Sobre a situação social e económica do país, D, Jorge Ortiga afirma que “os índices em alguns aspectos são positivos”. Contudo, refere, “não podemos viver pura e simplesmente das estatísticas, porque ainda há muitas situações de pobreza que não podemos de maneira nenhuma ignorar”.
“Que a sociedade portuguesa está melhor, evidentemente que ninguém o nega, mas enquanto houver alguém que não tem o indispensável para viver, a Igreja não poderá tranquilizar-se e dizer que está tudo feito. E há sempre alguém, particularmente no interior. É necessário olhar para o interior”, afirma.”
“As estatísticas muitas vezes reflectem aquilo que acontece nas cidades ou nas vilas e esquecem o interior, onde existem poucas pessoas, normalmente pessoas de idade, que muitas vezes estão praticamente abandonadas, estão sozinhas, e que se não for a presença da Igreja não há mais nenhuma presença, de quem olhe para elas e lhes preste atenção.
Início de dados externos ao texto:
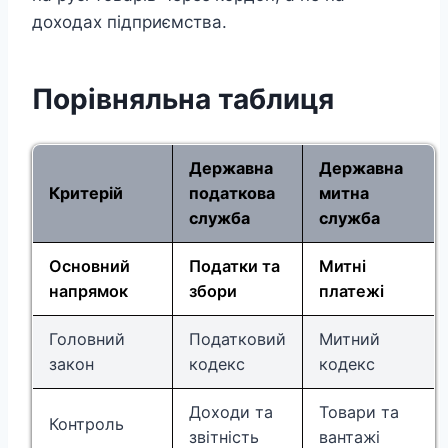
доходах підприємства.
Порівняльна таблиця
Державна
Державна
Критерій
податкова
митна
служба
служба
Основний
Податки та
Митні
напрямок
збори
платежі
Головний
Податковий
Митний
закон
кодекс
кодекс
Доходи та
Товари та
Контроль
звітність
вантажі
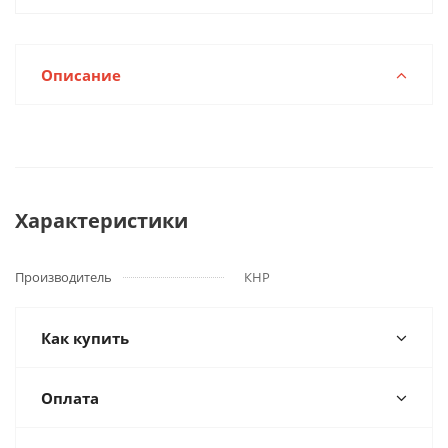
Описание
Характеристики
Производитель
КНР
Как купить
Оплата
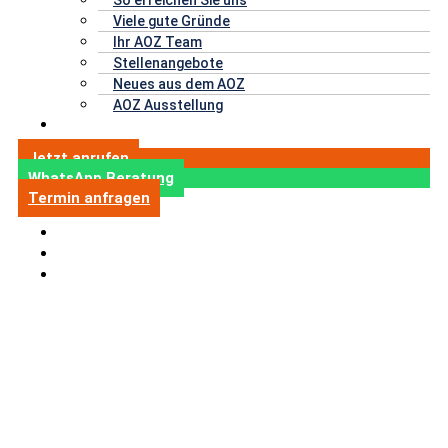
Viele gute Gründe
Ihr AOZ Team
Stellenangebote
Neues aus dem AOZ
AOZ Ausstellung
Erfahrungen
Jetzt anrufen
WhatsApp Beratung
Termin anfragen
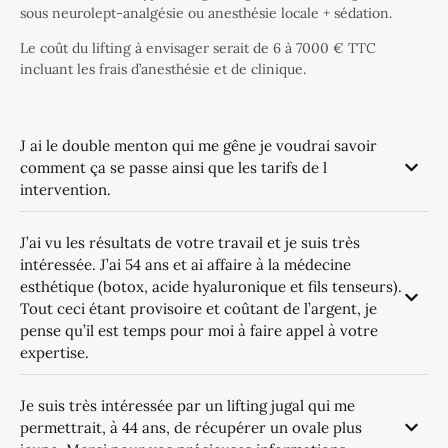
sous neurolept-analgésie ou anesthésie locale + sédation.
Le coût du lifting à envisager serait de 6 à 7000 € TTC
incluant les frais d’anesthésie et de clinique.
J ai le double menton qui me gêne je voudrai savoir
comment ça se passe ainsi que les tarifs de l
intervention.
J’ai vu les résultats de votre travail et je suis très
intéressée. J’ai 54 ans et ai affaire à la médecine
esthétique (botox, acide hyaluronique et fils tenseurs).
Tout ceci étant provisoire et coûtant de l’argent, je
pense qu’il est temps pour moi à faire appel à votre
expertise.
Je suis très intéressée par un lifting jugal qui me
permettrait, à 44 ans, de récupérer un ovale plus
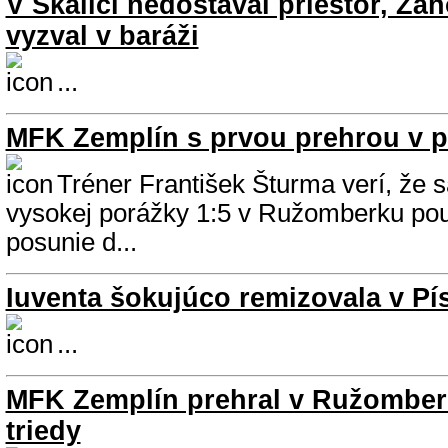
V Skalici nedostával priestor, Zá
vyzval v baráži
...
MFK Zemplín s prvou prehrou v p
Tréner František Šturma verí, že s
vysokej porážky 1:5 v Ružomberku pou
posunie d...
Iuventa šokujúco remizovala v Pí
...
MFK Zemplín prehral v Ružomber
triedy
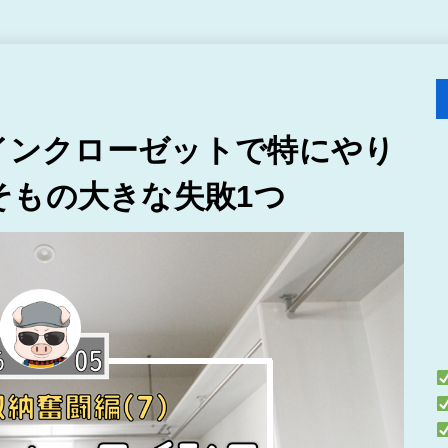
クインクローゼットで特にやり
そもの大きな失敗1つ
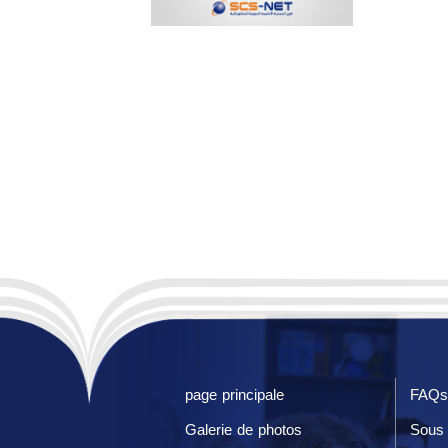
page principale
FAQs
Galerie de photos
Sous 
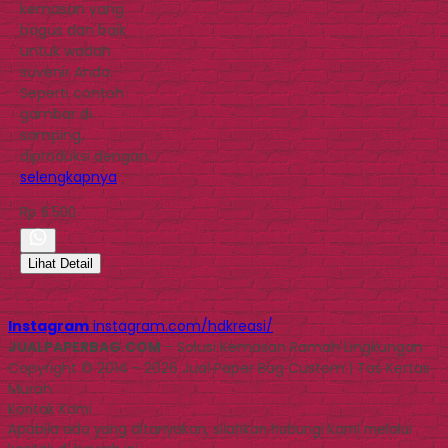
kemasan yang
bagus dan baik
untuk wadah
suvenir Anda.
Seperti contoh
gambar di
samping,
diproduksi dengan…
selengkapnya
Rp 6.500
Lihat Detail
Instagram
instagram.com/hdkreasi/
JUALPAPERBAG.COM
- Solusi Kemasan Ramah Lingkungan
Copyright © 2014 - 2026 Jual Paper Bag Custom | Tas Kertas
Murah
Kontak Kami
Apabila ada yang ditanyakan, silahkan hubungi kami melalui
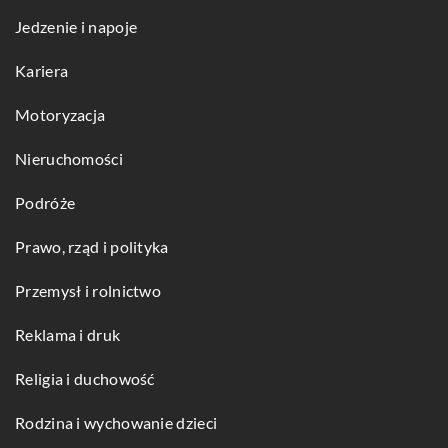
Jedzenie i napoje
Kariera
Motoryzacja
Nieruchomości
Podróże
Prawo, rząd i polityka
Przemysł i rolnictwo
Reklama i druk
Religia i duchowość
Rodzina i wychowanie dzieci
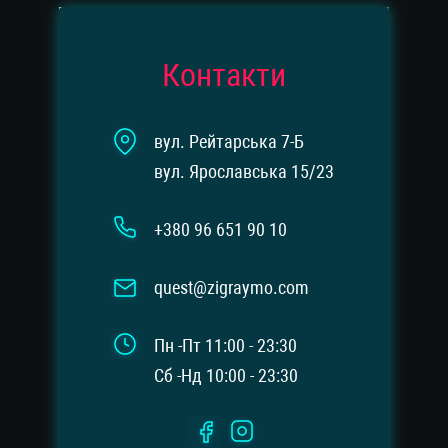
Контакти
вул. Рейтарська 7-Б
вул. Ярославська 15/23
+380 96 651 90 10
quest@zigraymo.com
Пн -Пт 11:00 - 23:30
Сб -Нд 10:00 - 23:30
Portanto, há muitas situações e esta do interior é um problema que me aparece ainda bastante grave”, alerta.
“Olhando para o concreto, a habitação não é aquilo que deveria ser em muitas situações, a situação dos idosos também não – o dinheiro que recebem de reforma é verdadeiramente insignificante para responder às necessidades”, denuncia.
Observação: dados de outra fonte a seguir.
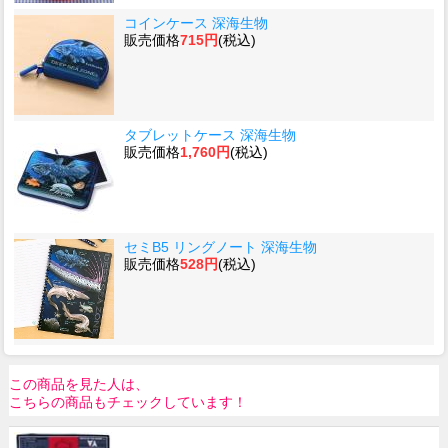
コインケース 深海生物
販売価格
715円
(税込)
タブレットケース 深海生物
販売価格
1,760円
(税込)
セミB5 リングノート 深海生物
販売価格
528円
(税込)
この商品を見た人は、
こちらの商品もチェックしています！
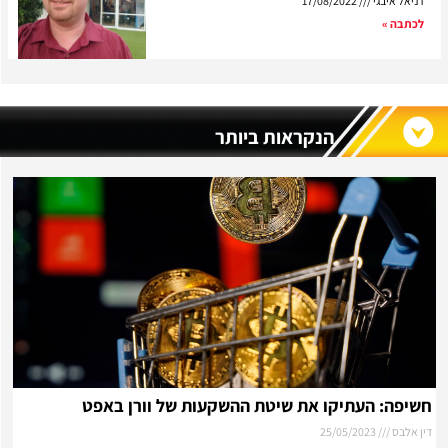
דניאל איבגי
17/08/2022
לכתבה »
הנקראות ביותר
חשיפה: העתיקו את שיטת ההשקעות של וורן באפט
דין אלבס
25/05/2023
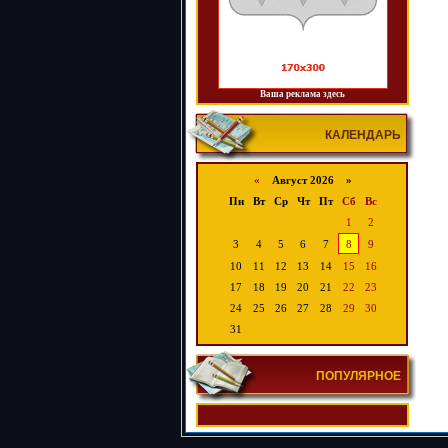
Ваша реклама здесь
КАЛЕНДАРЬ
«
Август 2026 »
Пн
Вт
Ср
Чт
Пт
Сб
Вс
1
2
3
4
5
6
7
8
9
10
11
12
13
14
15
16
17
18
19
20
21
22
23
24
25
26
27
28
29
30
31
ПОПУЛЯРНОЕ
O Arcebispo de Braga admite que a acção social da Igreja “não é muito conhecida”. “Mas, é uma acção de grande valor e importância, de grande necessidade. Não são apenas os problemas que as instituições de solidariedade da Igreja enfrentam, mas a necessidade que têm de estar no meio desses problemas e de encontrar resposta. E de facto são muitos, por parte da juventude, por parte dos migrantes, hoje uma realidade nova”, diz.
SALÁRIO MÍNIMO “INSUFICIENTE”
A propósito do aumento do salário mínimo e dos valores propostos, quer pelo governo quer pelas centrais sindicais, D. Jorge Ortiga é cauteloso.
“O caminho para fazer com que as coisas possam evoluir e ser diferentes é uma coisa que efectivamente não me diz respeito. Agora, que gostaria de ver as pessoas com outra capacidade, sem dúvida nenhuma”, afirma.
O importante, frisa, “é dialogar”.
“É fundamental o diálogo entre todas as instituições para chegar a uma solução e a um consenso, na certeza de que o ordenado mínimo ainda é bastante, eu direi, insuficiente para que as pessoas possam viver tranquilamente com a dignidade a que têm direito”, conclui.